Newton Must Maximize Turnout in Northland Referendum
Banker & Tradesman
January 12, 2020
It’s a sad reality that an anti-development group in Newton has forced a city-wide referendum on a well-vetted project. The only democratic way forward is for city leaders to ensure the largest number of people take part.
Northland Investment Corp. worked diligently with city staff and neighborhood groups for three years to craft a valuable plan for a 23-acre site that features a large, 19th century mill building and the vacant former home of Clarks shoe company. The project will bring 800 units of much-needed housing, 140 of them affordable, and dramatically increase the land’s taxable value – but its public benefits go far beyond this. The project will also make $10 million in contributions to the city for new parks, utility infrastructure, road upgrades and school upgrades.
Most importantly, Northland is stepping in where Newton and the MBTA have been unwilling or unable to deal with traffic on the congested Needham Street corridor by building a free, seven-days-a-week bus shuttle to the Newton Highlands Green Line station, attempting to lure as many people as possible out of their cars and onto transit.
RightSize Newton, the anti-development group that chose to force this referendum after the Newton City Council OK’d the project in December, claims it wants to force Northland to “compromise” by shrinking the project, as Mark Development did in a modest way with its Riverside project a few months ago. Those claims gloss over Northland’s concession to cut the project in half, to 1.1 million square feet, over the course of the 18-month approval process.

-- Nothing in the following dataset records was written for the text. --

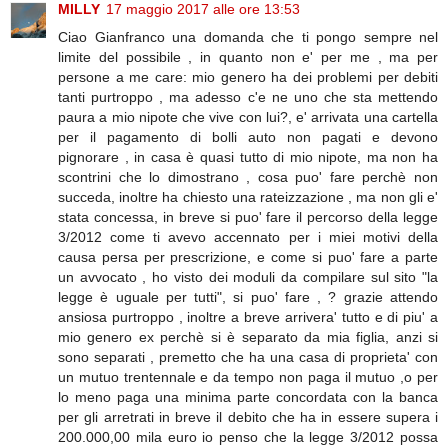
MILLY
17 maggio 2017 alle ore 13:53
Ciao Gianfranco una domanda che ti pongo sempre nel
limite del possibile , in quanto non e' per me , ma per
persone a me care: mio genero ha dei problemi per debiti
tanti purtroppo , ma adesso c'e ne uno che sta mettendo
paura a mio nipote che vive con lui?, e' arrivata una cartella
per il pagamento di bolli auto non pagati e devono
pignorare , in casa è quasi tutto di mio nipote, ma non ha
scontrini che lo dimostrano , cosa puo' fare perchè non
succeda, inoltre ha chiesto una rateizzazione , ma non gli e'
stata concessa, in breve si puo' fare il percorso della legge
3/2012 come ti avevo accennato per i miei motivi della
causa persa per prescrizione, e come si puo' fare a parte
un avvocato , ho visto dei moduli da compilare sul sito "la
legge è uguale per tutti", si puo' fare , ? grazie attendo
ansiosa purtroppo , inoltre a breve arrivera' tutto e di piu' a
mio genero ex perchè si è separato da mia figlia, anzi si
sono separati , premetto che ha una casa di proprieta' con
un mutuo trentennale e da tempo non paga il mutuo ,o per
lo meno paga una minima parte concordata con la banca
per gli arretrati in breve il debito che ha in essere supera i
200.000,00 mila euro io penso che la legge 3/2012 possa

Now, RightSize Newton is pushing the City Council to abandon council President Susan Albright’s proposal to hold the referendum on the same day as the state presidential primary on March 3. Negotiations with Northland need more time, they claim. More believably, they realize the higher the turnout for a referendum, the less likely they are to win.
The most recent city elections showed a significant number of city residents support pro-housing, pro-development policies. But it’s a well-known and well-studied fact that only fired-up opponents are incentivized to show up to one-off meetings and votes about specific projects. It’s clear RightSize Newton’s efforts are nothing but the latest in a decades-long pattern of attempts by well-heeled residents to choke off any new construction in the city.
These efforts have hurt the entire region. Newton is one of the biggest cities in Greater Boston by land area, and one of the most desirable. Building more housing there, where high demand already exists, will be a help in moderating out-of-control home prices that many say threaten the state’s prosperity. But if voters shoot down Northland’s project after the enormous amount of effort and money the developer has already invested, it could cool building in Newton for the years.
With equities like this at stake, it’s vital the referendum is scheduled in conjunction with a large, attention-grabbing national issue to ensure maximum turnout, to keep a minority from dictating the majority’s future.